Hypnos reçut en héritage un superbe appartement de fonction aux Enfers, (que l’on soupçonnait d’être son père, selon le « Voici » local). Il logeait dans un vaste palais de marbre au pied duquel coulait le fleuve de l’Oubli et s’étendait un jardin de fleurs de pavots. C’était un peu mort dans le coin, certes, mais d’un calme… Quoiqu’il en soit, Hypnos était fort puissant puisque, comme le disait un vieux dicton, qui endort au pieu, fait se qu’il veut. C’est pourquoi on le disait maître des humains et maître des dieux, et que tous le craignaient (même Zeus voulut lui faire la peau).

Fatalement, ce bon vieux marchand de sable engendra, lui aussi, des fils (un beau coup d’hypnose sur une nana convoitée, ça aide). Son petit préféré avait pour nom Morphée et était le dieu des rêves. Ce beau jeune homme ailé (et non pas un noir à lunettes de soleil rondes  et en manteau en cuir) passait son temps à glander sur son lit chez le pater à s’injecter de la  morphine. Pour sa défense, il n’y avait pas grand-chose d’autre à faire dans le coin, puisque ça bougeait pas terrible.

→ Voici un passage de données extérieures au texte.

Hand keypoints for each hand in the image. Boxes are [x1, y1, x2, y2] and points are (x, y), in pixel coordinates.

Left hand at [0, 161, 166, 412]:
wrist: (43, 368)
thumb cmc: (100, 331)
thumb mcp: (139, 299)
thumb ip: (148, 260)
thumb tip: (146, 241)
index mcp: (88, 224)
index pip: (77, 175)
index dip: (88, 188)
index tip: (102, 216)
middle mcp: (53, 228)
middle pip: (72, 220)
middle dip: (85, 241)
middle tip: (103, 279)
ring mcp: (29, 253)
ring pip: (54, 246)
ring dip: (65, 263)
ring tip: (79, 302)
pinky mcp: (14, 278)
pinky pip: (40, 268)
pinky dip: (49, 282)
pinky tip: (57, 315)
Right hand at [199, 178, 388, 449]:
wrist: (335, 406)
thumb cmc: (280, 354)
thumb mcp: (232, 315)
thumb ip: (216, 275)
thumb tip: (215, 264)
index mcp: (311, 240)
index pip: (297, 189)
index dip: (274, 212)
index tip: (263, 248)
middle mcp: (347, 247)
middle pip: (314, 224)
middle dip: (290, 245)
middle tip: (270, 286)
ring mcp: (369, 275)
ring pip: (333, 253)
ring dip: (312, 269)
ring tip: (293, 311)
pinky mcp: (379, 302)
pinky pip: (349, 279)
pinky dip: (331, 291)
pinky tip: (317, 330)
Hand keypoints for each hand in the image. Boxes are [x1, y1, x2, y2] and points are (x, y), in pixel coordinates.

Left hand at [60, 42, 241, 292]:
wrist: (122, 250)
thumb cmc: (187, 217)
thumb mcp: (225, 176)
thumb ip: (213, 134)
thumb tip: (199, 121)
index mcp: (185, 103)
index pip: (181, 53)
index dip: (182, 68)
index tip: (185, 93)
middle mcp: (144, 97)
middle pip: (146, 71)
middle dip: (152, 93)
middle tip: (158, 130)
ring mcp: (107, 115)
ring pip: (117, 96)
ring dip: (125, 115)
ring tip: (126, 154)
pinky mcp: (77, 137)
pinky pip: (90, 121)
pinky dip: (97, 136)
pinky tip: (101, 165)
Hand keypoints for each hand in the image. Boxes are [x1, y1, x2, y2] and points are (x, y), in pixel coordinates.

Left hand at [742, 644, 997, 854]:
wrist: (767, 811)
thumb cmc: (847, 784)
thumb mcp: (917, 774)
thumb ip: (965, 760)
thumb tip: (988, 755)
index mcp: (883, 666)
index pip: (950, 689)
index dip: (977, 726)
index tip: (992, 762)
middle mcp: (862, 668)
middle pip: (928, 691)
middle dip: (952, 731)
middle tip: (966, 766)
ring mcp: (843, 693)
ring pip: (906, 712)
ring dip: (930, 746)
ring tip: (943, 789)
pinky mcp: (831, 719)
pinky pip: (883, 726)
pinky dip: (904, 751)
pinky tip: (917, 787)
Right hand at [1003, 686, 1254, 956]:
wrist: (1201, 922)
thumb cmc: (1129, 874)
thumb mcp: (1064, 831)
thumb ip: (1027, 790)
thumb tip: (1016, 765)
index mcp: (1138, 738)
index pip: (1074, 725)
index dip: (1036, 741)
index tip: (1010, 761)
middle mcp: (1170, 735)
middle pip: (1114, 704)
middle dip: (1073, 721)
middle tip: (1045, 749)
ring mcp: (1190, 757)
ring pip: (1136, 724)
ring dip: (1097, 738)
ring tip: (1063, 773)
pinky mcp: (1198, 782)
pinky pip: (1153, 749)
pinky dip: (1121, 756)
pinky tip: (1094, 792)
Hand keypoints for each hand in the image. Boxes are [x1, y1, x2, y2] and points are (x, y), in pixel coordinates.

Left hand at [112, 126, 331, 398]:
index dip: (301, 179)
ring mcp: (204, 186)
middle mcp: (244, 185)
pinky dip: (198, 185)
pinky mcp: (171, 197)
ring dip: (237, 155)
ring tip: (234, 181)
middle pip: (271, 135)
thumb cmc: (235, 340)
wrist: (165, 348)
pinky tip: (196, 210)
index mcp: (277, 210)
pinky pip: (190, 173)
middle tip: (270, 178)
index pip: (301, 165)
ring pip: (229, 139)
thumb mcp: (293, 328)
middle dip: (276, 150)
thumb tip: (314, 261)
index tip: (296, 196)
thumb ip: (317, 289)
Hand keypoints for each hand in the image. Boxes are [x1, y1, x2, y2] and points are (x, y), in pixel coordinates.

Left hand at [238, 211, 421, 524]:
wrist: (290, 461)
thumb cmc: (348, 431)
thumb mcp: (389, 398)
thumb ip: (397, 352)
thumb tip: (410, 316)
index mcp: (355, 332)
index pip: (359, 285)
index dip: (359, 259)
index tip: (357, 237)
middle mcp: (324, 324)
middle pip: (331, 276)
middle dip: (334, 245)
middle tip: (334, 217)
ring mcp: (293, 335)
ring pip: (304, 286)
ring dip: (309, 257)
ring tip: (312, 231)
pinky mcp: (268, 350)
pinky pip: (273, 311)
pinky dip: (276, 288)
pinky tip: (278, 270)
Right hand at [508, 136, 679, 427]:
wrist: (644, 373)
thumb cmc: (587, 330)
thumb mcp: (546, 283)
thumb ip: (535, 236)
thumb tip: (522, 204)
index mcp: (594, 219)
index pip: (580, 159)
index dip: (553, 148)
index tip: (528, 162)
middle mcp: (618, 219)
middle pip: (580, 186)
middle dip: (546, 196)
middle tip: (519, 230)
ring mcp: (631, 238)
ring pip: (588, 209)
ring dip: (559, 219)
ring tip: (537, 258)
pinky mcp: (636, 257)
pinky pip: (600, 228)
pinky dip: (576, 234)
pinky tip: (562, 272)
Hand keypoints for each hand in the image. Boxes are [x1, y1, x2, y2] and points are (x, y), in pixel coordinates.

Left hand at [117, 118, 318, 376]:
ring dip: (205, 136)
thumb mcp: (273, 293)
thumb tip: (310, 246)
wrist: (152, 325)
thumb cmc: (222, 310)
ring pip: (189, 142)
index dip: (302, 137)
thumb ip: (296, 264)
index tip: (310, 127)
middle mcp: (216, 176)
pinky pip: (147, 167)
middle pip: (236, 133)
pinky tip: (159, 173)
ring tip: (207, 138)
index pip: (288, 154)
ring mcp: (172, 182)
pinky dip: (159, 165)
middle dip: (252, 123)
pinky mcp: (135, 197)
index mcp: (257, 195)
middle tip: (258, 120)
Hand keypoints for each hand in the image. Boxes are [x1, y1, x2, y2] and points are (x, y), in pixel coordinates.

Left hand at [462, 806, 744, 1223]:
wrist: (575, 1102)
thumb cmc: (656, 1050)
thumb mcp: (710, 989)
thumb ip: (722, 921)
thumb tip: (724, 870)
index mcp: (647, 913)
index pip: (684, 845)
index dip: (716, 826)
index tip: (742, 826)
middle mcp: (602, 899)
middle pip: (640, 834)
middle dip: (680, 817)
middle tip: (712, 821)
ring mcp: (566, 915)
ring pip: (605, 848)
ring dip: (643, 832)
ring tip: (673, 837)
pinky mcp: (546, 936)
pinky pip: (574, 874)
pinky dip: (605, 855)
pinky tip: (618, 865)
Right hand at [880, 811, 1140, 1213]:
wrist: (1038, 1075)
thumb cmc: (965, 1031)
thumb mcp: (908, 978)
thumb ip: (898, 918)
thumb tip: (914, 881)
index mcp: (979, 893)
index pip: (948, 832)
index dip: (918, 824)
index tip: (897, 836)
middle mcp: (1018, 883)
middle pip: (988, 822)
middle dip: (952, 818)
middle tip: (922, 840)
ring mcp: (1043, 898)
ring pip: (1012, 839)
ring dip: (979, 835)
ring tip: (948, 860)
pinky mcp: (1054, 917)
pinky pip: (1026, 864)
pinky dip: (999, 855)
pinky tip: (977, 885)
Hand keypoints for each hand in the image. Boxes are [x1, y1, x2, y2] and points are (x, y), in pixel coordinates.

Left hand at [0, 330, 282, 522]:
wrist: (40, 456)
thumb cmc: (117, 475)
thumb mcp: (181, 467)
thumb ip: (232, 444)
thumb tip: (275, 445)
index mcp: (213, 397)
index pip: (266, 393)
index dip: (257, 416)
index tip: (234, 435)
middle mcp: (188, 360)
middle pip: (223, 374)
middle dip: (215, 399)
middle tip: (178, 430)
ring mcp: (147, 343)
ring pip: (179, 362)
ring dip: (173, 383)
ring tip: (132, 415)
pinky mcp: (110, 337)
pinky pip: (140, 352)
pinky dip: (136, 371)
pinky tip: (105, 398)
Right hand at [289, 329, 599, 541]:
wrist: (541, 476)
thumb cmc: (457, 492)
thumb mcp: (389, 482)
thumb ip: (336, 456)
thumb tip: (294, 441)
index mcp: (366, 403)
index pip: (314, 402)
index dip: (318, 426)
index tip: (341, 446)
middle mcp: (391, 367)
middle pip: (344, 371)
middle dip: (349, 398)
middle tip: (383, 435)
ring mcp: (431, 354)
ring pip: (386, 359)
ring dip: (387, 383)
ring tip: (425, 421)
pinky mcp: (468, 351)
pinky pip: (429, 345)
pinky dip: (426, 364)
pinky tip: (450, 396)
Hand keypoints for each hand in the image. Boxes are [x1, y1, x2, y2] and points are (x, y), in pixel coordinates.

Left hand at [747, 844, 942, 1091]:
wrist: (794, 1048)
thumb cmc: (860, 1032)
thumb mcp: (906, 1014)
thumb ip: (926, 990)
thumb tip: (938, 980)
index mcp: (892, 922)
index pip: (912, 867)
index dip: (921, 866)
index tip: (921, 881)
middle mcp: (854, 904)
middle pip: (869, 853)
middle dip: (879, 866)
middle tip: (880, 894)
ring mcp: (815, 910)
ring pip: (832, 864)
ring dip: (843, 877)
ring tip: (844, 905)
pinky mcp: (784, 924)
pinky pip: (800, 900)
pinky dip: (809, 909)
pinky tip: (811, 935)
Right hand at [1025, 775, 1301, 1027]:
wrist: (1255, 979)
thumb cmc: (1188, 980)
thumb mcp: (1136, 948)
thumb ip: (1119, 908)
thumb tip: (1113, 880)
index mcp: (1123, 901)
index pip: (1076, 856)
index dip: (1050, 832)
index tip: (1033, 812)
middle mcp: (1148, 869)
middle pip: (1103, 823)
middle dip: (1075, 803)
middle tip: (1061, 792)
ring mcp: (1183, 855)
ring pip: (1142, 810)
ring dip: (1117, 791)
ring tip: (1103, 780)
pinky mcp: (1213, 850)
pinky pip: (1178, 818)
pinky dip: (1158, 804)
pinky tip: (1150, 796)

Mais, lorsqu’il lui fallait aller au turbin, Morphée n’allait non pas par quatre, mais par deux chemins. Sur la pointe des plumes, il s’incrustait dans le sommeil des gens en revêtant l’apparence d’un être cher (d’où son nom, Morphée, celui qui prend forme, pour ceux qui rêvent au fond, près du radiateur). Si le songe qu’il transmettait ne devait rester qu’un beau et doux rêve, Morphée passait par une grande porte d’ivoire. Mais si le rêve devait se réaliser, alors il empruntait la sortie de service, une petite porte taillée dans de la vulgaire corne. Voilà pourquoi l’on affirmait que ceux qui s’endormaient, tombaient dans les bras de Morphée.

Au grand dam de beaucoup de rêveurs, Morphée était un peu mégalo et préférait les entrées de flambeur. C’est pourquoi les rêves érotiques n’avaient jamais tendance à se concrétiser, contrairement aux réveils périodiques sur une "grosse" du quotidien. C’est un fait, et c’est tout à fait regrettable.